願いは今日の平和である。2

私は、中学を一番近い帝丹中では無く、別の場所を望んだ。家から離れている為、電車通学だった。
理由は、新一の言う事も成す事も、気に食わない事が多すぎたから。トップは私の父への非難にあたる言葉を含む、デリカシーの無さ。犯人を追い詰めるのが快感だと言う、有り得ない程に軽々しい理由で繰り広げられる推理ショーと言う名の名誉毀損。本当の事でも名誉毀損になり得ると知らない筈が無いのに、と不思議だったから、私にとっては下らない自己顕示欲に驚いた。
私にとって、工藤新一との時間は小学2年くらいの頃には苦痛だった。気を引きたいが故の言動だろうと分かっているからこそ、逆効果な其れに居た堪れない気持ちにも成った。其れで絆される程、私の脳は女性的な母性本能が強くは無い。
ぐだぐだとされるより、結論をズバッと言って貰えた方が、靡くタイプだと過去から自覚しているのだ。
だから、私は目立ちたがりの探偵少年から離れて、その為に、もう一人の幼馴染みとも離れた。
そこで出会った友人は、ボーイッシュな女の子で、あの時の旅行が初対面であった一家の子だった。私達は必然的に仲良くなった。

新たな友人、世良真純とは、一緒に映画を観に行くとか、新しく出たミステリー小説について語り合ったり、服を買いにショッピングに行っては、アレが似合うだの似合わないだの、サイズが合わないとか、歳相応の事を一緒に楽しんでいた。私は中学から始めた柔道の練習をしていたけれど、彼女は截拳道と言う武道をしている。初めて聞いた其れは、日本では道場が少なくて、お母さんに習っているんだと言っていた。真純ちゃんのお母さんと言えば、あの金髪のカッコいい人だ。教えられるくらいに強いのかと驚いたけれど、真純ちゃんのお兄さんも強い人だったから、これはもう血筋なのだろう。私だって父と同じ柔道をしているのだから。

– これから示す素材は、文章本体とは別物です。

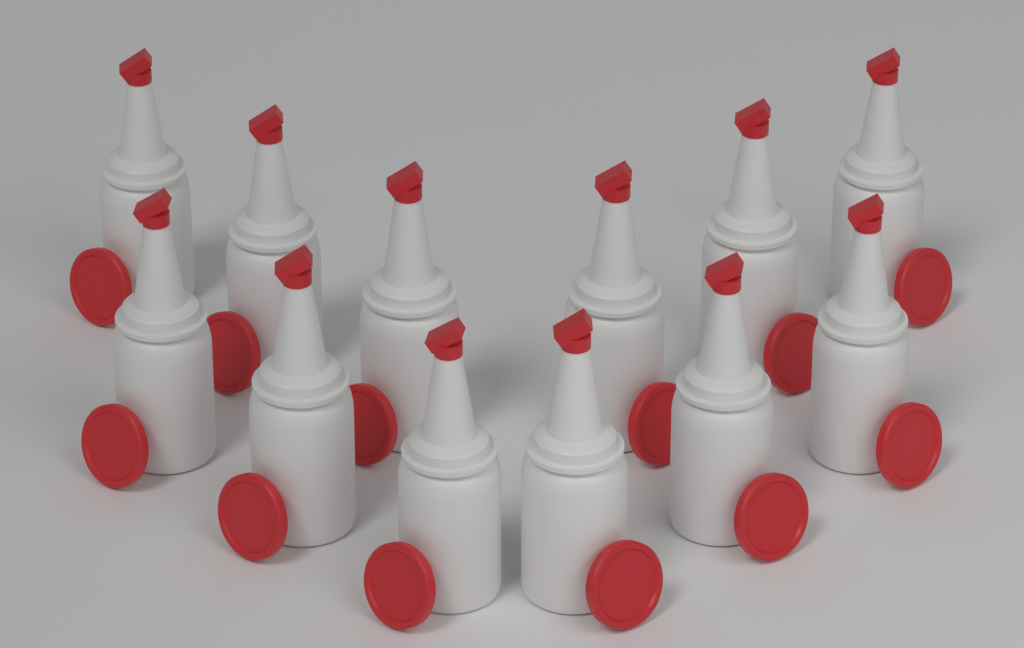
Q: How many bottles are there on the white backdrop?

「蘭ちゃん、明日は新作のアクション映画を観に行かないか?」
「良いよ。丁度、部活休みの日だから、私も真純ちゃん誘って遊びに行きたかったの。」
「そうだったのか?へへ、誘って良かったよ!じゃあ、明日の9時に駅前で良いか?」
「うん。楽しみにしてるね!」
「ああ!じゃあ、また明日な。」
「はーい、また明日ね。」

中学2年の半ばの出来事だった。誘われるがままに次の日、電車に乗って映画を観に行ってランチして、その帰りの事だった。

「あれ?秀兄だ。」
「ああ、あの時のお兄さんよね?」
「そうだよ。でも、日本に来てた何て知らなかったな。」
「家族に連絡する間も無い何て忙しいのかしら?」
「だったら余計に声掛けて置かないと!次、いつ会えるか分かんないよな。」
そう駆けて行く真純ちゃんの背を、慌てて追えば、お兄さんの方が凄く焦っていた。やっぱり忙しいのだろう。
「もう、お邪魔して済みません。真純ちゃん!お兄さんビックリしてたじゃない。歩いて帰れない距離じゃあ無いんだから、それくらい付き合うのに。」
「でも2時間歩くのはしんどいだろ?」
「部活の走り込みに比べたら、徒歩なんて何とかなるわよ。」
「はは、仲良いんだ?」
「中学からの親友さ、そうだろ?」
「そうね。未だ一年半の付き合いとは思えないくらい、信頼してます。」
「へへ、未来の警察官に信頼されてるのか?照れるなあ。」
「もう、なれるか何て未だ分からないのに、何言ってるのよ。」
「へえ、警察官目指してるんだ?」
「はい、小さな頃からの夢なんです。」
「刑事ってやつ?」
「えっと、父は刑事でしたけど、別に拘りは無いんです。この国を、色んな人達を護る事に少しでも良いから、貢献したいんです。」
「偉いなあ。よし、まだ戻って来ないな。ちょっと、コレ教えてやるよ。」
「ギターか?」
「ベースって言うんだ。コレがあった方がバンドってのは良い感じになる。」
そう言って、そのお兄さんはベースをちょっとだけ教えてくれた。